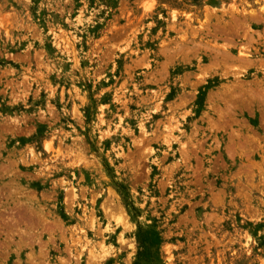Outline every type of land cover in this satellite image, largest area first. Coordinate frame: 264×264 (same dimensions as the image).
Wrapping results in <instances>:
<instances>
[{
  "label": "rangeland",
  "instance_id": "rangeland-1",
  "mask_svg": "<svg viewBox=\"0 0 264 264\" xmlns=\"http://www.w3.org/2000/svg\"><path fill=\"white\" fill-rule=\"evenodd\" d=\"M0 264H264V0H0Z\"/></svg>",
  "mask_w": 264,
  "mask_h": 264
}]
</instances>
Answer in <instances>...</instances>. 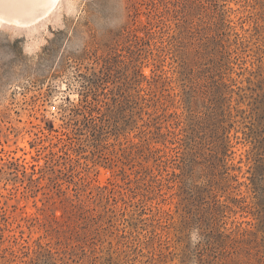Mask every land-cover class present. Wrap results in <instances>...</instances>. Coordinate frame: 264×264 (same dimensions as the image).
<instances>
[{
    "label": "rangeland",
    "instance_id": "obj_1",
    "mask_svg": "<svg viewBox=\"0 0 264 264\" xmlns=\"http://www.w3.org/2000/svg\"><path fill=\"white\" fill-rule=\"evenodd\" d=\"M0 264H264V0L0 20Z\"/></svg>",
    "mask_w": 264,
    "mask_h": 264
},
{
    "label": "bare ground",
    "instance_id": "obj_2",
    "mask_svg": "<svg viewBox=\"0 0 264 264\" xmlns=\"http://www.w3.org/2000/svg\"><path fill=\"white\" fill-rule=\"evenodd\" d=\"M59 0H0V20L31 24L47 16Z\"/></svg>",
    "mask_w": 264,
    "mask_h": 264
}]
</instances>
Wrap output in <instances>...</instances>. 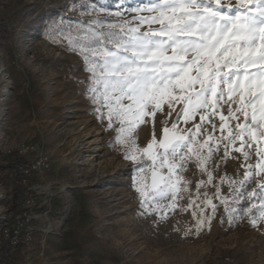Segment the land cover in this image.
I'll return each instance as SVG.
<instances>
[{
  "label": "rangeland",
  "instance_id": "obj_1",
  "mask_svg": "<svg viewBox=\"0 0 264 264\" xmlns=\"http://www.w3.org/2000/svg\"><path fill=\"white\" fill-rule=\"evenodd\" d=\"M0 3V159L29 150L0 183L1 264H264V224L254 228L247 217L222 223V206L211 229L198 236H185L195 227L191 207L177 208L159 224L157 216L142 215L132 179L139 165L113 144L117 131L98 117L87 91L86 61L65 38L76 21L92 16L80 14V5L70 9L73 0ZM163 118L157 113V139ZM174 120L175 113L169 125ZM152 127L137 130L140 148L151 141ZM243 171L239 159H229L214 173L215 183L225 172L240 177ZM183 176L193 196L198 182L207 180L194 164ZM215 191L200 189L210 196ZM222 192L228 194L226 184ZM188 204L185 193L180 205ZM4 229L20 232L17 247L9 249Z\"/></svg>",
  "mask_w": 264,
  "mask_h": 264
},
{
  "label": "snow or ice",
  "instance_id": "obj_2",
  "mask_svg": "<svg viewBox=\"0 0 264 264\" xmlns=\"http://www.w3.org/2000/svg\"><path fill=\"white\" fill-rule=\"evenodd\" d=\"M75 5L93 18L76 21L65 38L86 61L87 91L98 117L117 131L113 144L139 165L132 179L142 215L159 224L191 207L195 227L185 236L210 230L221 206L222 223L264 224V0H73L69 8ZM146 123L152 139L140 148L136 134ZM229 159L240 160L243 175L225 172L215 183ZM190 164L207 176L194 196L183 176ZM208 186L216 189L211 196L200 192Z\"/></svg>",
  "mask_w": 264,
  "mask_h": 264
},
{
  "label": "trees",
  "instance_id": "obj_3",
  "mask_svg": "<svg viewBox=\"0 0 264 264\" xmlns=\"http://www.w3.org/2000/svg\"><path fill=\"white\" fill-rule=\"evenodd\" d=\"M85 2V1H84ZM1 5V3H0ZM2 29L0 27V38H3V33H2ZM25 160V157H23L22 155H20L18 152H14L10 159L7 161L1 160L0 159V183L3 184L4 183V178L7 177V171L13 173L14 171H17V166L18 164L21 162H23ZM6 186V185H5ZM14 192H17L16 190H14ZM17 194V193H16ZM19 196L17 195V198ZM8 244V243H7ZM9 246V244H8ZM9 249H12L11 247H9ZM2 263L1 261V257H0V264Z\"/></svg>",
  "mask_w": 264,
  "mask_h": 264
},
{
  "label": "built area",
  "instance_id": "obj_4",
  "mask_svg": "<svg viewBox=\"0 0 264 264\" xmlns=\"http://www.w3.org/2000/svg\"><path fill=\"white\" fill-rule=\"evenodd\" d=\"M28 151H29L28 148L20 149L18 153L23 156V154H26ZM1 236L9 244V247L11 248L17 247L18 243L21 240V234L19 231H11V230L4 229L1 231Z\"/></svg>",
  "mask_w": 264,
  "mask_h": 264
}]
</instances>
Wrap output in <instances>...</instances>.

▸ **Task goal**
Pull out every line in the items above that contains the string "label". Only matches in the same letter case count.

▸ **Answer to this problem**
  "label": "rangeland",
    "label": "rangeland",
    "label": "bare ground",
  "label": "rangeland",
  "label": "snow or ice",
  "label": "trees",
  "label": "built area",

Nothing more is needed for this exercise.